12 December 2010
If you passed through Moscone South around lunchtime Sunday after registering for Fall Meeting and heard the dulcet strains of They Might Be Giants: “The Sun is a mass of incandescent gas/A gigantic nuclear furnace/Where hydrogen is built into helium/At a temperature of millions of degrees…” you weren’t flashing back to the 1990s. You were actually hearing snippets of a public lecture that marked the kick-off of AGU’s science sessions.
The lecture, entitled “The Many Colors of the Sun” and presented by NASA Scientist W. Dean Pesnell, was the keynote of AGU’s Exploration Station, a family science event. Pesnell focused on the NASA’s newly launched Solar Dynamics Observatory (SDO), a five year study to understand how the Sun influences Earth through highly detailed images taken at fractions of a second.

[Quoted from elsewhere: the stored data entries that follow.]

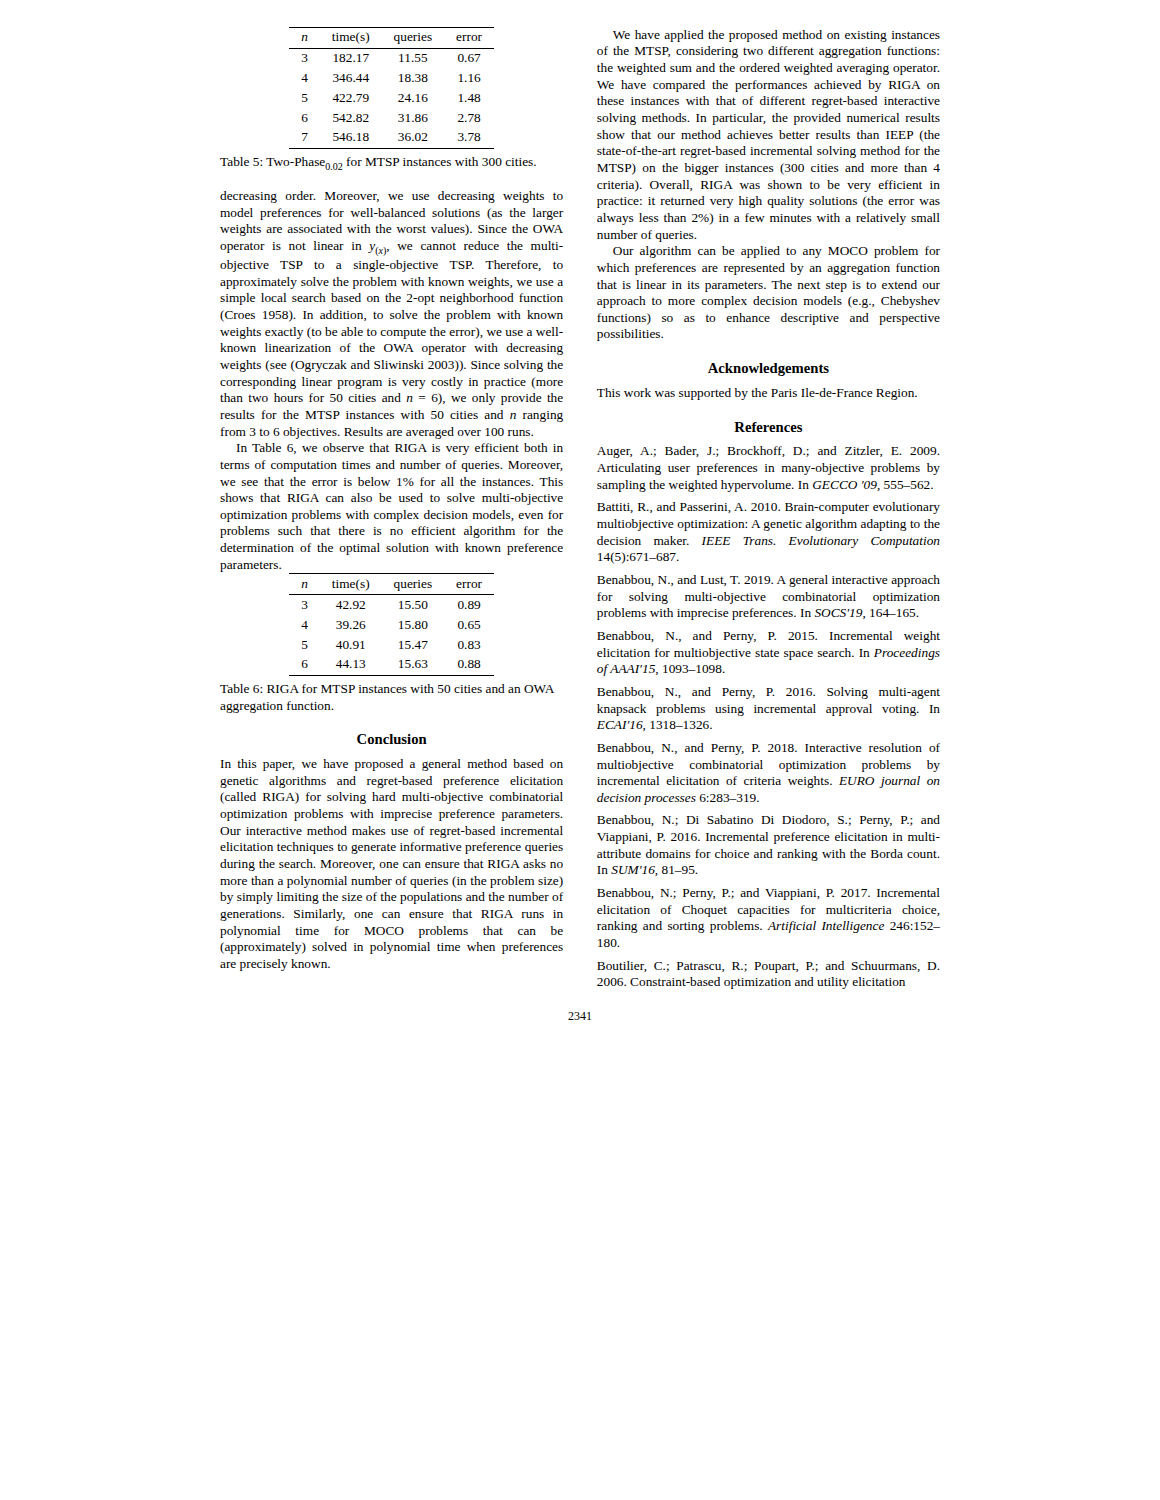| n | time(s) | queries | error |
| --- | --- | --- | --- |
| 3 | 182.17 | 11.55 | 0.67 |
| 4 | 346.44 | 18.38 | 1.16 |
| 5 | 422.79 | 24.16 | 1.48 |
| 6 | 542.82 | 31.86 | 2.78 |
| 7 | 546.18 | 36.02 | 3.78 |
Table 5: Two-Phase0.02 for MTSP instances with 300 cities.
decreasing order. Moreover, we use decreasing weights to model preferences for well-balanced solutions (as the larger weights are associated with the worst values). Since the OWA operator is not linear in y(x), we cannot reduce the multi-objective TSP to a single-objective TSP. Therefore, to approximately solve the problem with known weights, we use a simple local search based on the 2-opt neighborhood function (Croes 1958). In addition, to solve the problem with known weights exactly (to be able to compute the error), we use a well-known linearization of the OWA operator with decreasing weights (see (Ogryczak and Sliwinski 2003)). Since solving the corresponding linear program is very costly in practice (more than two hours for 50 cities and n = 6), we only provide the results for the MTSP instances with 50 cities and n ranging from 3 to 6 objectives. Results are averaged over 100 runs.
In Table 6, we observe that RIGA is very efficient both in terms of computation times and number of queries. Moreover, we see that the error is below 1% for all the instances. This shows that RIGA can also be used to solve multi-objective optimization problems with complex decision models, even for problems such that there is no efficient algorithm for the determination of the optimal solution with known preference parameters.
| n | time(s) | queries | error |
| --- | --- | --- | --- |
| 3 | 42.92 | 15.50 | 0.89 |
| 4 | 39.26 | 15.80 | 0.65 |
| 5 | 40.91 | 15.47 | 0.83 |
| 6 | 44.13 | 15.63 | 0.88 |
Table 6: RIGA for MTSP instances with 50 cities and an OWA aggregation function.
Conclusion
In this paper, we have proposed a general method based on genetic algorithms and regret-based preference elicitation (called RIGA) for solving hard multi-objective combinatorial optimization problems with imprecise preference parameters. Our interactive method makes use of regret-based incremental elicitation techniques to generate informative preference queries during the search. Moreover, one can ensure that RIGA asks no more than a polynomial number of queries (in the problem size) by simply limiting the size of the populations and the number of generations. Similarly, one can ensure that RIGA runs in polynomial time for MOCO problems that can be (approximately) solved in polynomial time when preferences are precisely known.
We have applied the proposed method on existing instances of the MTSP, considering two different aggregation functions: the weighted sum and the ordered weighted averaging operator. We have compared the performances achieved by RIGA on these instances with that of different regret-based interactive solving methods. In particular, the provided numerical results show that our method achieves better results than IEEP (the state-of-the-art regret-based incremental solving method for the MTSP) on the bigger instances (300 cities and more than 4 criteria). Overall, RIGA was shown to be very efficient in practice: it returned very high quality solutions (the error was always less than 2%) in a few minutes with a relatively small number of queries.
Our algorithm can be applied to any MOCO problem for which preferences are represented by an aggregation function that is linear in its parameters. The next step is to extend our approach to more complex decision models (e.g., Chebyshev functions) so as to enhance descriptive and perspective possibilities.
Acknowledgements
This work was supported by the Paris Ile-de-France Region.
References
Auger, A.; Bader, J.; Brockhoff, D.; and Zitzler, E. 2009. Articulating user preferences in many-objective problems by sampling the weighted hypervolume. In GECCO '09, 555–562.
Battiti, R., and Passerini, A. 2010. Brain-computer evolutionary multiobjective optimization: A genetic algorithm adapting to the decision maker. IEEE Trans. Evolutionary Computation 14(5):671–687.
Benabbou, N., and Lust, T. 2019. A general interactive approach for solving multi-objective combinatorial optimization problems with imprecise preferences. In SOCS'19, 164–165.
Benabbou, N., and Perny, P. 2015. Incremental weight elicitation for multiobjective state space search. In Proceedings of AAAI'15, 1093–1098.
Benabbou, N., and Perny, P. 2016. Solving multi-agent knapsack problems using incremental approval voting. In ECAI'16, 1318–1326.
Benabbou, N., and Perny, P. 2018. Interactive resolution of multiobjective combinatorial optimization problems by incremental elicitation of criteria weights. EURO journal on decision processes 6:283–319.
Benabbou, N.; Di Sabatino Di Diodoro, S.; Perny, P.; and Viappiani, P. 2016. Incremental preference elicitation in multi-attribute domains for choice and ranking with the Borda count. In SUM'16, 81–95.
Benabbou, N.; Perny, P.; and Viappiani, P. 2017. Incremental elicitation of Choquet capacities for multicriteria choice, ranking and sorting problems. Artificial Intelligence 246:152–180.
Boutilier, C.; Patrascu, R.; Poupart, P.; and Schuurmans, D. 2006. Constraint-based optimization and utility elicitation
2341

These images capture the Sun at various wavelengths of light, which can be though of as different colors, Pesnell explained. Addressing the kids in the audience, he challenged them to think about the different meanings of colors in our language–red for excitement and danger, blue for cool and quiet, orange for friendly and inviting–and how we assign meaning to that color that isn’t part of its physical definition. In the same way, scientists assign wavelengths of light that we can’t see–such as gamma rays, x-rays, ultraviolet light, infrared light, microwaves and radio waves–to specific colors that we can see. This allows scientists to understand aspects of the Sun, such as magnetic field directions, using the wavelengths invisible to our eyes.
“This is why we built SDO–to measure the magnetic field of the Sun,” Pesnell said. He showed the audience several movies taken by SDO, including one of a solar flare erupting just under a week ago. “We’ve never been able to measure the Sun with this kind of resolution, to zoom in and see filaments of a flare and zoom out to see the entire Sun at the same level of detail.”
Pesnell concluded with the idea that through watching these real and assigned colors through images taken by SDO, you see that the Sun changes constantly, that it is different every time you look at it. But don’t look at the Sun with your naked eyes, he cautioned–just go online or download the SDO Android app!